The Finance team is tasked with keeping track of the outcome of agreements the company signed with their retail partners. Each agreement is like they wrote the partner a check as it implies the company will ultimately owe them money. And when the retailer asks for that money – and they can do it in many different ways – they need to know whether the request was correct, how much the retailer has already received, and how much the company still owes them…

And they must be sure about their numbers, because it’s the Finance team’s responsibility to tell the company’s management, and the shareholders, all about the company’s liabilities (and writing checks creates a liability) while keeping everyone happy.

This usually causes friction between Finance and Sales teams: the way Finance sees things is that Sales go out there and make crazy agreements all the time. Because Sales do not see agreements as writing checks, what they do is strike deals based on different activities, promotions and different performances the retailer agrees to in return for a variable amount of money.

As the amount is almost always variable, Finance is tasked with forecasting what the final value will be. Keeping track of all the different types of promotions, variables and statuses can be a lot of work. But work that nonetheless needs to be done because at year-end shareholders want to know if there are outstanding liabilities.

What Finance wants to avoid is, given that many agreements are variable, they end up paying more than was expected due to an imprecise liability estimate. That’s money that comes right out of profit and nobody likes that! Finance ends up facing never-ending questions on how it happened and is forced to deliver explanations and specific causes. Never a good discussion. Finance knows that managing Payments and Deductions is not straightforward. There’s a little bit of art involved, and a whole lot of estimation. It only works if you can trust the people you worked with to formulate your estimate gave you the correct information.

Key Account Managers (KAMs) are the second group of people passionate about Payments and Deductions. They are the ones making agreements with customers. KAMs are assigned a budget for the retailers they manage at the beginning of the year, with the objective of increasing sales and decreasing spend. They are tasked with finding the best way to spend that money, a way that allows for the highest ROI. So KAMs work with the chequebook, too.

If equipped with the right TPM solution, one with a powerful chequebook functionality, KAMs can effectively keep track of agreements they made, of how much money they already spent plus what they have forecasted to spend, and how much they can still invest. For them, the advantage of having a solution that does this effectively is that they can focus on working on providing the best estimates possible.

Sometimes, KAMs may be tempted to reassign their budgets according to how they estimate consumption will be. But if they do it only in their heads, without the help of a solid TPM solution that can support them in the budget reassignment activity, it may spell trouble.
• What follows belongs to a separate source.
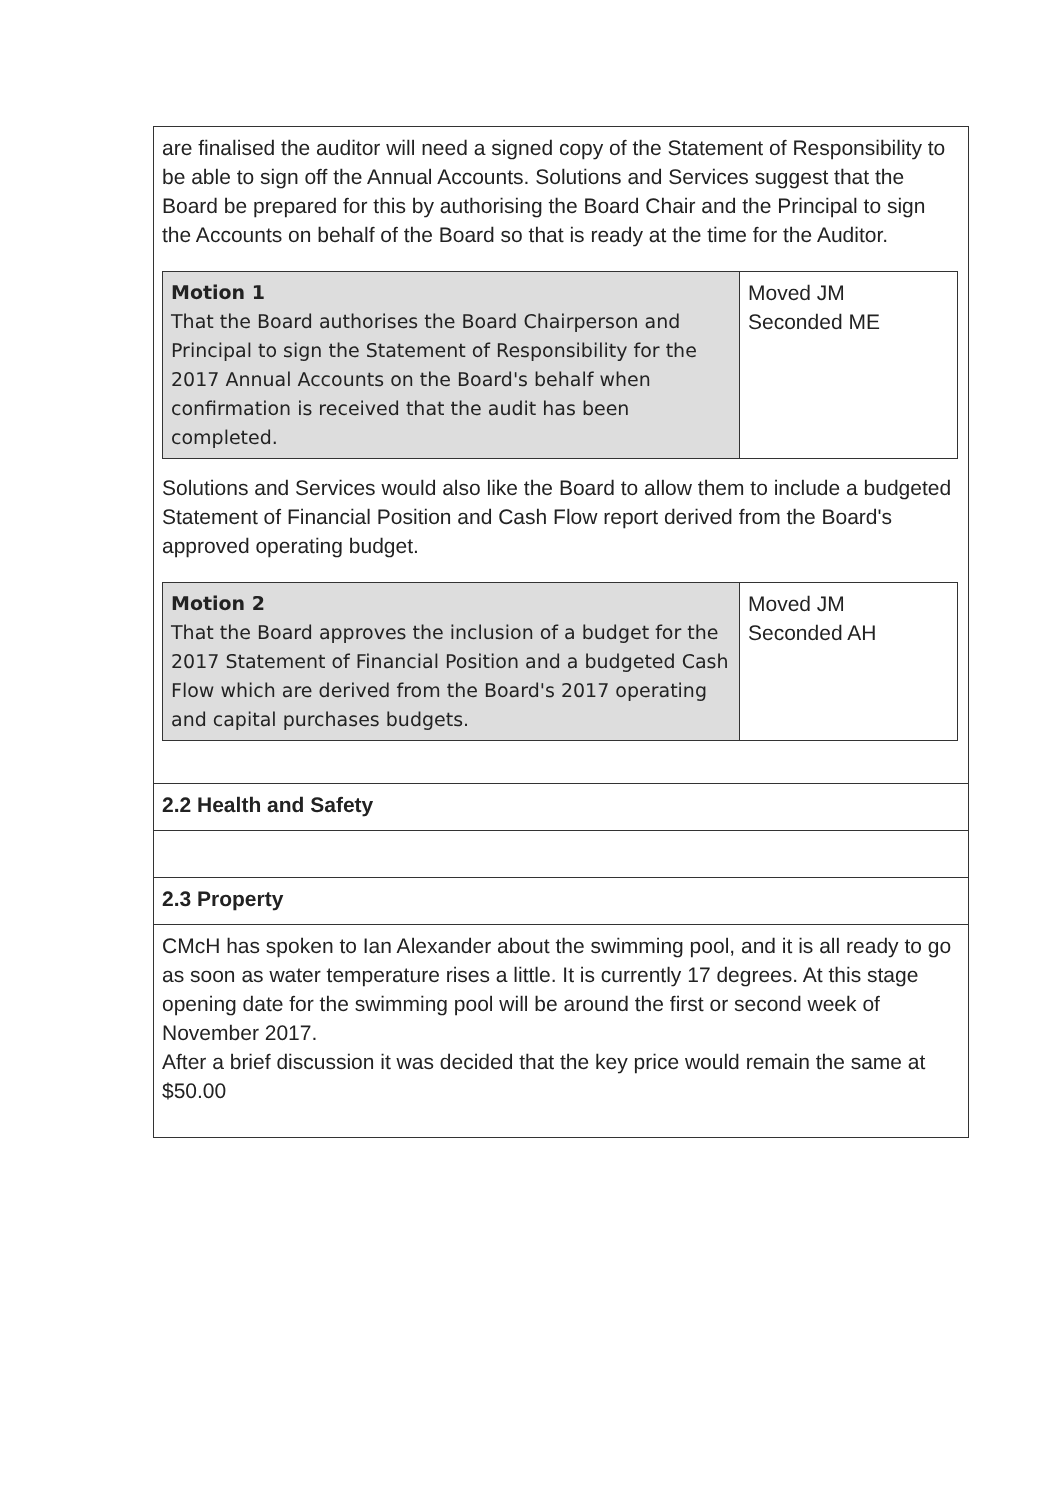| are finalised the auditor will need a signed copy of the Statement of Responsibility to be able to sign off the Annual Accounts. Solutions and Services suggest that the Board be prepared for this by authorising the Board Chair and the Principal to sign the Accounts on behalf of the Board so that is ready at the time for the Auditor. / Motion 1 That the Board authorises the Board Chairperson and Principal to sign the Statement of Responsibility for the 2017 Annual Accounts on the Board's behalf when confirmation is received that the audit has been completed. / Moved JM Seconded ME / Solutions and Services would also like the Board to allow them to include a budgeted Statement of Financial Position and Cash Flow report derived from the Board's approved operating budget. / Motion 2 That the Board approves the inclusion of a budget for the 2017 Statement of Financial Position and a budgeted Cash Flow which are derived from the Board's 2017 operating and capital purchases budgets. / Moved JM Seconded AH / |
| 2.2 Health and Safety |
| 2.3 Property |
| CMcH has spoken to Ian Alexander about the swimming pool, and it is all ready to go as soon as water temperature rises a little. It is currently 17 degrees. At this stage opening date for the swimming pool will be around the first or second week of November 2017. After a brief discussion it was decided that the key price would remain the same at $50.00 |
With the right TPM solution, they can really maximize sales and ensure they remain compliant with their targets, while the solution ensures their actual chequebook is up to date.

For those managing the relationship with the retail partner, knowing that the number is right, and thus being able to pay them on time, or to reconcile financial transitions quickly is the most important thing. When the retailer asks for money, they can quickly assess the situation and respond properly, instead of having to process a request over 2 to 3 months to arrive at the correct answer. Retail partners are happy as requests are processed faster and they are paid faster. For those many customers that don’t ask for money but choose instead to pay less of the invoice the company sent to them (or short pay), the balancing act should expend the least work possible – but the numbers must be as accurate as possible.

Benefits are for Finance people too, as when the time comes for them to step in, they can trust the numbers. One must recognize that the money with which Finance and KAMs are working are not small. Companies spend hundreds of millions or even billions of dollars a year just in one geography to finance agreements and contributions to retail customers. It means there are KAMs out there who control half a million dollars of spend. Their estimates have to be accurate as possible, as a small percentage difference can have a large impact on their chequebook.

Having the right TPM process in place, with the right solution to match, means having the right numbers in the right place. Finance and KAMs can be on the same page and able to really collaborate, fuel each other properly and trust each other, so the company can profit.

Without a good TPM solution, there will always be a need for countless phone calls, constant email exchanges; a lot of back and forth to come down to a number, shared information, that in the end may or not may be reliable. Instead of phone calls and emails, teams need a robust TPM system they can trust.

With collaboration and trust, accountability of both teams can be improved. They can finally feel in real control of what they are doing as they are no longer working in the dark. The process of chequebook balancing is quite complicated. Companies may fear that a TPM system may add to complexity instead of reducing it. The system has to ensure not only that the numbers are correct, but that the amount of time required to complete the process is shorter than before. With the help of artificial intelligence and intuitive screen designs and reporting, KAMs and Finance people can spend less time administrating Payments & Deductions and more time in front of their retailer partners.